En una tarde que parecía detenida en el tiempo, en un rincón de Rosario donde los relojes y las almas se sincronizan en un ritmo olvidado, Esteban se encontraba en un café, un lugar que maravillaría al mismísimo Borges, con sus espejos que duplicaban el entorno y sus sombras que encubrían anhelos. Allí, entre el aroma del café y el murmullo de vidas pasadas, reflexionaba sobre su relación enigmática con Clara.

Esteban, con una servilleta llena de fórmulas, pensó en cómo cada teoría, cada giro matemático, era también un giro en la historia de su amor. Sabía que el universo podría ser una proyección holográfica, y aquello le sugería que quizás el amor también tenía su propia dualidad: lo que se vive en este plano tridimensional es solo la matriz de algo más profundo, más verdadero, en un espacio de dimensiones más complejas.

Pensó nuevamente en Clara, en cómo cada gesto de ella, cada palabra, cada silencio podría ser un accidente en este volúmen que se correspondía con algo infinito en otro. ¿No era el amor, después de todo, una especie de entrelazamiento sensorial?
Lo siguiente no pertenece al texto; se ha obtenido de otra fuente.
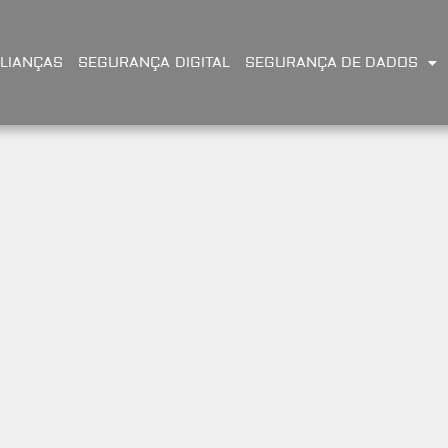
LIANÇAS
SEGURANÇA DIGITAL
SEGURANÇA DE DADOS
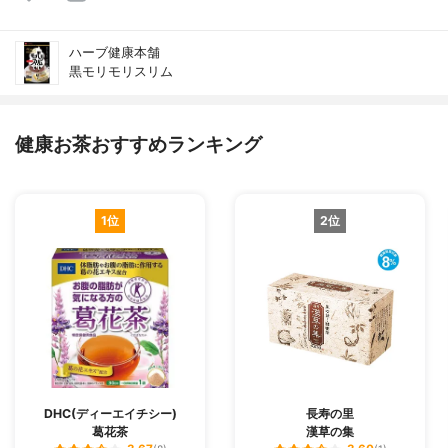
ハーブ健康本舗
黒モリモリスリム
健康お茶おすすめランキング
1位
2位
DHC(ディーエイチシー)
長寿の里
葛花茶
漢草の集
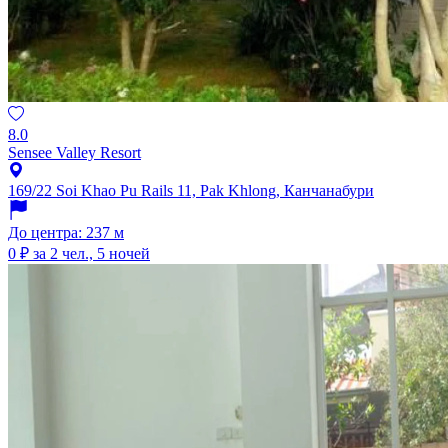
8.0
Sensee Valley Resort
169/22 Soi Khao Pu Rails 11, Pak Khlong, Канчанабури
До центра: 237 м
0 ₽
за 2 чел., 5 ночей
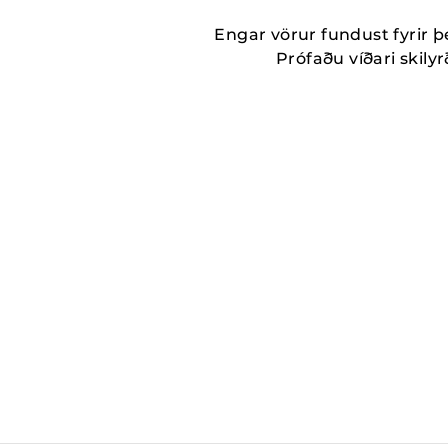
Engar vörur fundust fyrir þ
Prófaðu víðari skilyrð
MORE_THAN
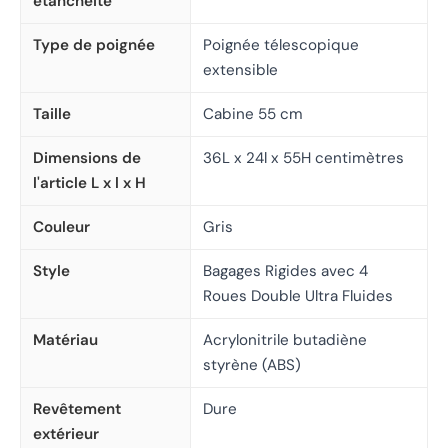
etancheite
Type de poignée
Poignée télescopique
extensible
Taille
Cabine 55 cm
Dimensions de
36L x 24l x 55H centimètres
l'article L x l x H
Couleur
Gris
Style
Bagages Rigides avec 4
Roues Double Ultra Fluides
Matériau
Acrylonitrile butadiène
styrène (ABS)
Revêtement
Dure
extérieur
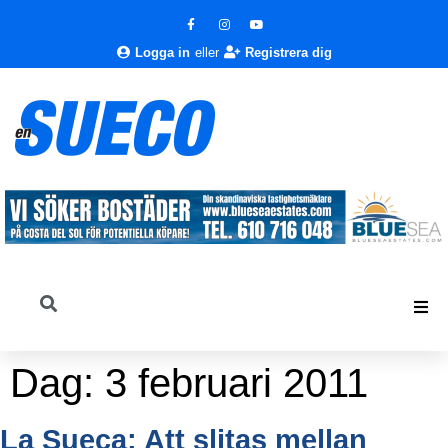
Logga in
eller
Registrera dig
Dag:
3 februari 2011
La Sueca: Att slitas mellan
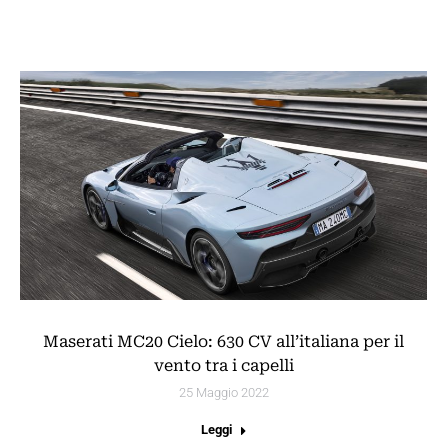
Maserati MC20 Cielo: 630 CV all’italiana per il
vento tra i capelli
25 Maggio 2022
Leggi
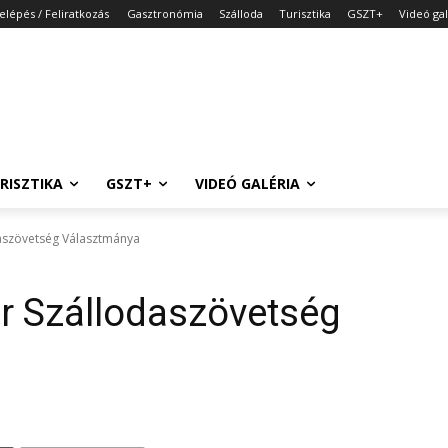
elépés / Feliratkozás
Gasztronómia
Szálloda
Turisztika
GSZT+
Videó gal
RISZTIKA
GSZT+
VIDEÓ GALÉRIA
daszövetség Választmánya
r Szállodaszövetség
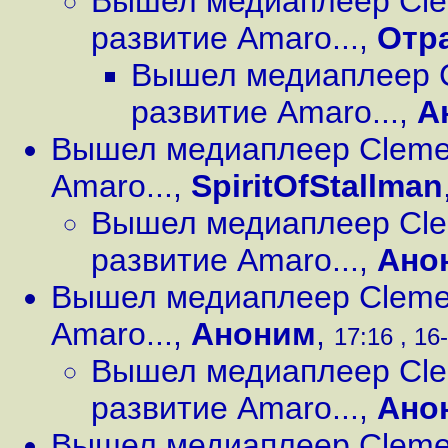
Вышел медиаплеер Cle
развитие Amaro...
,
Отр
Вышел медиаплеер C
развитие Amaro...
,
А
Вышел медиаплеер Clemen
Amaro...
,
SpiritOfStallman
Вышел медиаплеер Cle
развитие Amaro...
,
Ано
Вышел медиаплеер Clemen
Amaro...
,
Аноним
,
17:16 , 16
Вышел медиаплеер Cle
развитие Amaro...
,
Ано
Вышел медиаплеер Clemen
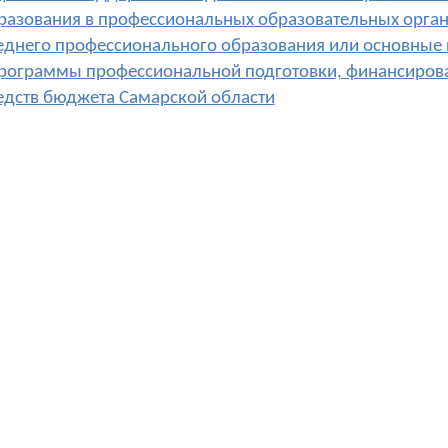
разования в профессиональных образовательных орга
еднего профессионального образования или основные
программы профессиональной подготовки, финансирован
едств бюджета Самарской области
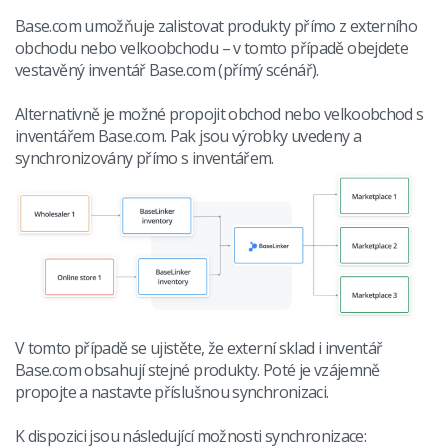
Base Connect
english (US)
Base.com umožňuje zalistovat produkty přímo z externího
Blog
AI pro e-commerce
obchodu nebo velkoobchodu – v tomto případě obejdete
english (GB)
Služby
vestavěný inventář Base.com (přímý scénář).
english (IN)
Alternativně je možné propojit obchod nebo velkoobchod s
Implementace systému
inventářem Base.com. Pak jsou výrobky uvedeny a
română
Další
synchronizovány přímo s inventářem.
Čeština
Partneři
deutsch
Kontakt
português (BR)
中文
V tomto případě se ujistěte, že externí sklad i inventář
Base.com obsahují stejné produkty. Poté je vzájemně
propojte a nastavte příslušnou synchronizaci.
K dispozici jsou následující možnosti synchronizace:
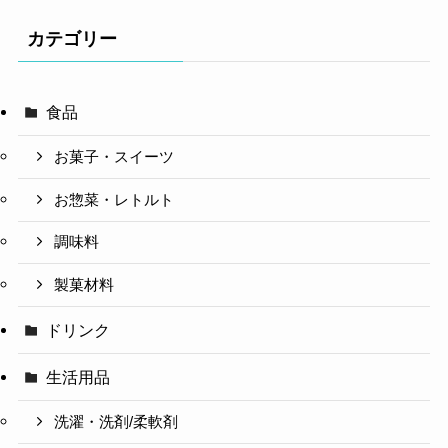
カテゴリー
食品
お菓子・スイーツ
お惣菜・レトルト
調味料
製菓材料
ドリンク
生活用品
洗濯・洗剤/柔軟剤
Así se sentía con Clara; aunque ausente, su presencia era una constante que afloraba de sus ecuaciones mentales.

El café, con sus vicios de encantador, giraba hipnóticamente. ¿Y si todo era entendible sólo en el perímetro? ¿Si los sentimientos eran una proyección saturada de excitaciones frágiles?
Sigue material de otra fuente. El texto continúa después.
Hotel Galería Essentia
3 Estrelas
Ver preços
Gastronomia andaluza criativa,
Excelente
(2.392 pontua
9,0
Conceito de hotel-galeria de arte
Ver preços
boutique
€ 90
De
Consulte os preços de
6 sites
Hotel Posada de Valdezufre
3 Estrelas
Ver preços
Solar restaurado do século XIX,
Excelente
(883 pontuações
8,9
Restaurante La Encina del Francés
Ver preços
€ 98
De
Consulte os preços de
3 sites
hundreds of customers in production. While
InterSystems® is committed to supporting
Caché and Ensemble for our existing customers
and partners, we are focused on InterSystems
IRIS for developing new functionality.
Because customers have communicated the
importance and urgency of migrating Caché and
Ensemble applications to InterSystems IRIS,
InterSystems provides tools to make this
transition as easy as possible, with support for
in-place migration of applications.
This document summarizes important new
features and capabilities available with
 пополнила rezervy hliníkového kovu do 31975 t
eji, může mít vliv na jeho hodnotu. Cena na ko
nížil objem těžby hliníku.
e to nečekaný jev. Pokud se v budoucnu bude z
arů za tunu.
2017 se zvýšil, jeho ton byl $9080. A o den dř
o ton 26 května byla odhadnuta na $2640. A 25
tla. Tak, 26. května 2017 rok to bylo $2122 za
Esteban acarició con sus dedos el vapor del café, en ese acto, sintió que tocaba algo que no era verdad, y pensó “nada es verdad” mientras la voz nostálgica de un tango, dejaba huellas porteñas, denunciando ‘…Yira, Yira’.

Tras la cadencia melancólica de un bostezo, Esteban concluyó que quizás nada era auténtico, pero que el tiempo, para él, era letal.